伊藤弁護士は「かなり特殊な例ではあるが、それだけ悪質であることは間違いない。逮捕して弁解を聞かなければ行為の立証できないでしょうが、限りなく殺人に近い。現時点では殺人と断定するだけの証拠は揃っていないにしても、あくまで故意の殺人の可能性も込みで考え、指名手配にしたのかなと推察される」と推測した。

一方で、「交通事故扱いなら、相手の車の自動車損害賠償責任保険(自賠責)、任意保険、自分の車の任意保険から、保険が下りる可能性がある。それが殺人扱いだと保険が下りないケースが多い。
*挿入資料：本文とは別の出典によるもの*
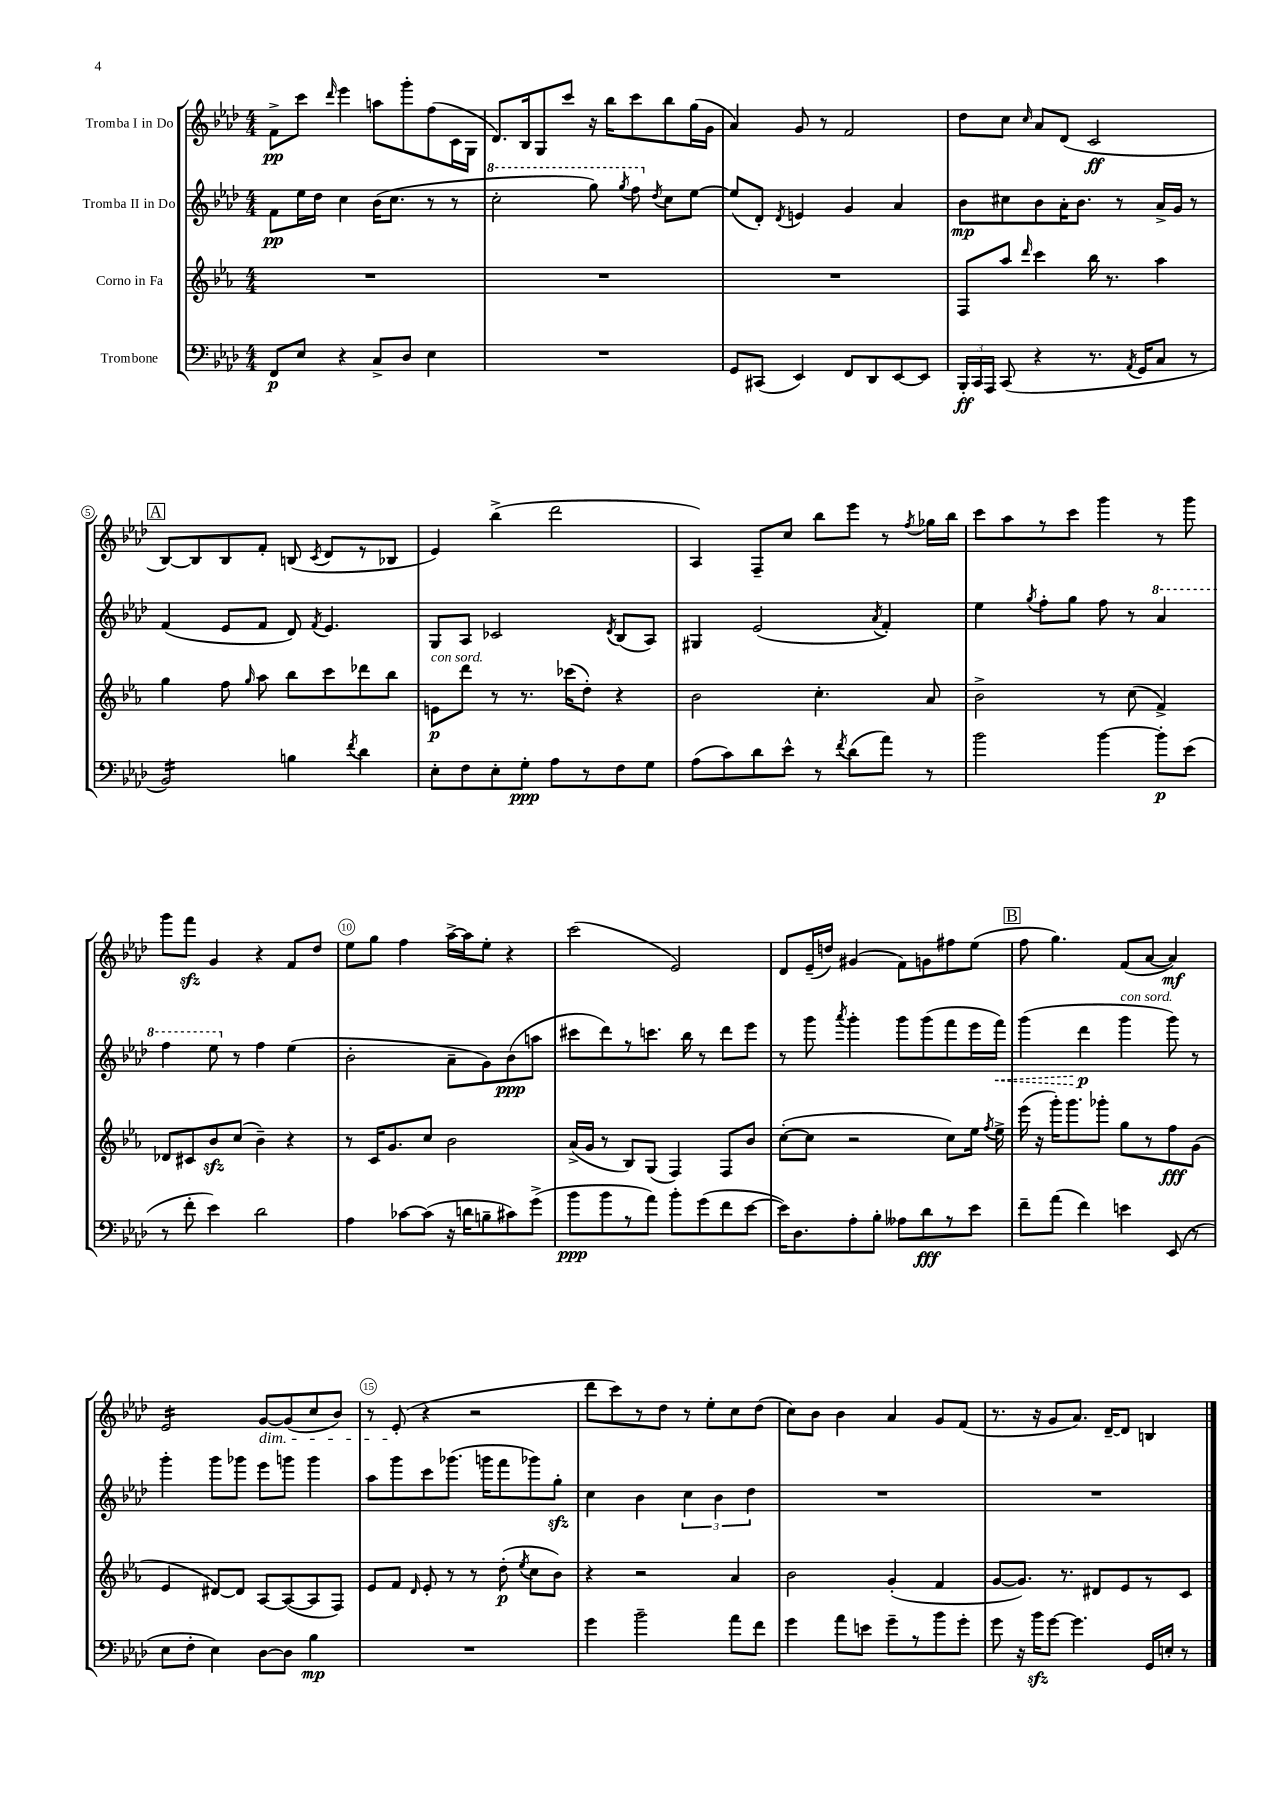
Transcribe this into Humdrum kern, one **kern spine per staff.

**kern	**kern	**kern	**kern
*staff4	*staff3	*staff2	*staff1
*clefF4	*clefG2	*clefG2	*clefG2
*k[b-e-a-d-]	*k[b-e-a-]	*k[b-e-a-d-]	*k[b-e-a-d-]
*M4/4	*M4/4	*M4/4	*M4/4
8FF/L	1r	8f\L	8f^\L
8E-/J	.	16ee-\L	8ccc\J
.	.	16dd-\JJ	.
.	.	.	16qqddd-/
4r	.	4cc\	4eee-\
8C^/L	.	(16b-\LK	8aa\L
.	.	8.cc\J	.
8D-/J	.	.	8ggg'\
4E-\	.	8r	(8ff\
.	.	8r	16c\L
.	.	.	16G\JJ
=	=	=	=
1r	1r	2ccc'\	8.d-/L)
.	.	.	16B-/k
.	.	.	8G/
.	.	.	8ccc/J
.	.	8ggg\)	16r
.	.	.	16bb-\LK
.	.	8qggg/	.
.	.	8fff\	8ccc\
.	.	8qdd-/	.
.	.	8cc\L	8bb-\
.	.	[8ee-\J	(16gg\L
.	.	.	16g\JJ
=	=	=	=
8GG/L	1r	(8ee-/]L	4a-/)
(8CC#/J	.	8d-'/J)	.
.	.	8qd-/	.
4EE-/)	.	4e/	8g/
.	.	.	8r
8FF/L	.	4g/	2f/
8DD-/	.	.	.
[8EE-/	.	4a-/	.
8EE-/]J	.	.	.
=	=	=	=
24BBB-'/LL	8F/L	8b-\L	8dd-\L
24CC/	.	.	.
24AAA-/JJ	.	.	.
(8CC/	8aa-/J	8cc#\	8cc\J
.	16qqddd/	.	16qqcc/
4r	4ccc\	8b-\	8a-/L
.	.	16a-'\K	(8d-/J
.	.	8.b-\J	.
8.r	16bb-\	.	2c/
.	8.r	.	.
.	.	8r	.
8qAA-/	.	.	.
16GG/LK	.	.	.
8C/J	4aa-\	16a-^/LL	.
.	.	16g/JJ	.
8r	.	8r	.
=	=	=	=
2BB-/)	4gg\	(4f/	[8B-/L)
.	.	.	8B-/]
.	8ff\	8e-/L	8B-/
.	16qqgg/	.	.
.	8aa-\	8f/J	8f'/J
4B\	8bb-\L	8d-/)	(8B/
.	.	8qf/	8qc/
.	8ccc\	4.e-/	8d-/L
8qf/	.	.	.
4d-\	8ddd-\	.	8r
.	8bb-\J	.	8B-/J
=	=	=	=
8E-'\L	8e\L	8G/L	4e-/)
8F\	8ddd\J	8A-/J	.
8E-'\	8r	2c-/	(4bb-^\
8G'\J	8.r	.	.
8A-\L	.	.	2ddd-\
.	(16ccc-\LK	.	.
8r	8dd'\J)	.	.
.	.	8qd-/	.
8F\	4r	(8B-/L	.
8G\J	.	8A-/J)	.
=	=	=	=
(8A-\L	2b-\	4G#/	4A-/)
8c\)	.	.	.
8d-\	.	(2e-/	8F~/L
8e-^^\J	.	.	8cc/J
8r	4.cc'\	.	8bb-\L
8qf/	.	.	.
(8d-\L	.	.	8eee-\J
.	.	8qa-/	.
8a-\J)	.	4f'/)	8r
.	.	.	8qff/
8r	8a-/	.	16gg-\LL
.	.	.	16bb-\JJ
=	=	=	=
2b-\	2b-^\	4ee-\	8ccc\L
.	.	.	8aa-\
.	.	8qgg/	.
.	.	8ff'\L	8r
.	.	8gg\J	8ccc\J
[4b-\	8r	8ff\	4ggg\
.	(8cc\	8r	.
8b-'\]L	4f^/)	4aa-/	8r
(8e-\J	.	.	8ggg\
=	=	=	=
8r	8d-/L	4fff\	8ggg\L
8f'\	8c#/	.	8fff\J
4e-\)	8b-/	8eee-\	4g/
.	(8cc/J	8r	.
2d-\	4b-~\)	4ff\	4r
.	4r	(4ee-\	8f/L
.	.	.	8dd-/J
=	=	=	=
4A-\	8r	2b-'\	8ee-\L
.	16c/LK	.	8gg\J
.	8.g/	.	.
[8c-\L	.	.	4ff\
(8c-\]J	8cc/J	.	.
16r	2b-\	8a-~\L	[16aa-^\LL
16d\LK	.	.	16aa-\]J
8B~\	.	8g\)	8ee-'\J
8c#\)	.	(8b-\	4r
(8g^\J	.	8aa\J	.
=	=	=	=
8b-\L	(16a-^/LL	8ccc#\L	(2ccc\
.	16g/JJ	.	.
8b-\	8r	8ddd-\)	.
8r	8B-/L)	8r	.
8a-\J)	(8G/J	8.ccc\J	.
8b-'\L	4F/)	.	2e-/)
.	.	16bb-\	.
(8g\	.	8r	.
8f\	8F/L	8ddd-\L	.
[8e-\J	8b-/J	8eee-\J	.
=	=	=	=
16e-\]LK)	([8cc'\L	8r	8d-/L
8.D-\	.	.	.
.	8cc\]J	8ggg\	(16e-~/L
.	.	.	16dd/JJ)
.	.	8qaaa-/	.
8A-'\	2r	4ggg'\	(4g#/
8B-'\J	.	.	.
8A--\L	.	8ggg\L	8f\L)
8d-\	.	(8ggg\	8g\
8r	8cc\L)	8fff\	8ff#\
8e-\J	16ee-\Jk	16eee-\L	(8ee-\J
.	8qff/	.	.
.	16ee-^\	16fff\JJ)	.
=	=	=	=
8f~\L	(16eee-\	(4ggg\	8ff\
.	16r	.	.
(8a-\J	16ggg'\LK)	.	4.gg\)
.	8.ggg\	.	.
4f\)	.	4ddd-\	.
.	8ggg-'\J	.	.
4e\	8gg\L	4ggg\	(8f/L
.	8r	.	[8a-/J
(8EE-/	8ff\	8ggg\)	4a-/])
8r	(8g\J	8r	.
=	=	=	=
8E-\L	4e-/	4ggg'\	2e-/
8F'\J	.	.	.
4E-\)	[8d#/L)	8ggg\L	.
.	8d#/]J	8ggg-\J	.
[8D-\L	[8A-/L	8eee-\L	[8g/L
8D-\]J	(8A-/_	8ggg\J	(8g/]
4B-\	8A-/]	4ggg\	8cc/
.	8F/J)	.	8b-/J)
=	=	=	=
1r	8e-/L	8aa-\L	8r
.	8f/J	8ggg\	(8e-'/
.	16qqd/	.	.
.	8e-'/	8ccc\	4r
.	8r	(8.ggg-\J	.
.	8r	.	2r
.	.	16ggg\LK	.
.	(8dd'\	8fff\	.
.	8qee-/	.	.
.	8cc\L	8ggg-\)	.
.	8b-\J)	8gg'\J	.
=	=	=	=
4g\	4r	4cc\	8ddd-\L
.	.	.	8ccc\)
2b-~\	2r	4b-\	8r
.	.	.	8dd-\J
.	.	6cc\	8r
.	.	.	8ee-'\L
.	.	6b-\	.
8a-\L	4a-/	.	8cc\
.	.	6dd-\	.
8f\J	.	.	(8dd-\J
=	=	=	=
4g\	2b-\	1r	8cc\L)
.	.	.	8b-\J
8a-\L	.	.	4b-\
8e\J	.	.	.
8g~\L	(4g'/	.	4a-/
8r	.	.	.
8b-\	4f/	.	8g/L
8g'\J	.	.	(8f/J
=	=	=	=
8g\	[8g/L	1r	8.r
16r	8.g/]J)	.	.
16b-\LK	.	.	16r
[8g\J	.	.	8g/L
.	8.r	.	.
4.g\]	.	.	8.a-/J)
.	8d#/L	.	.
.	.	.	[16d-~/LK
.	8e-/	.	8d-/]J
16GG/LL	8r	.	4B/
16E'/JJ	.	.	.
8r	8c/J	.	.
==	==	==	==
*-	*-	*-	*-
そうすると大手を振って殺人で指名手配になると、もしかしたら被害者が困窮するかもしれない。そのあたりを考慮している可能性も否定できない」と交通事故に精通するからこその視点で、伊藤弁護士は即時の殺人罪への切り替えを控えている可能性も指摘する。

併せて、「殺人罪に問われる可能性を被疑者が自覚しているとなれば、もし被疑者が生きているなら、指名手配のことについてネット等で情報収集し、逃亡の意思をより強くしている可能性もある」とし、逃亡の長期化を懸念する。

車を“武器”にするような凶悪な突進で人をあやめ、1年3カ月以上逃亡を続ける八田容疑者。自身も交通事故で親族を失っている伊藤弁護士は最後に、「非常に悪質なひき逃げ事件。生きているなら逃げ得は許さず、法の裁きが下されることを願いたい」と努めて冷静に、早期逮捕に期待を寄せた。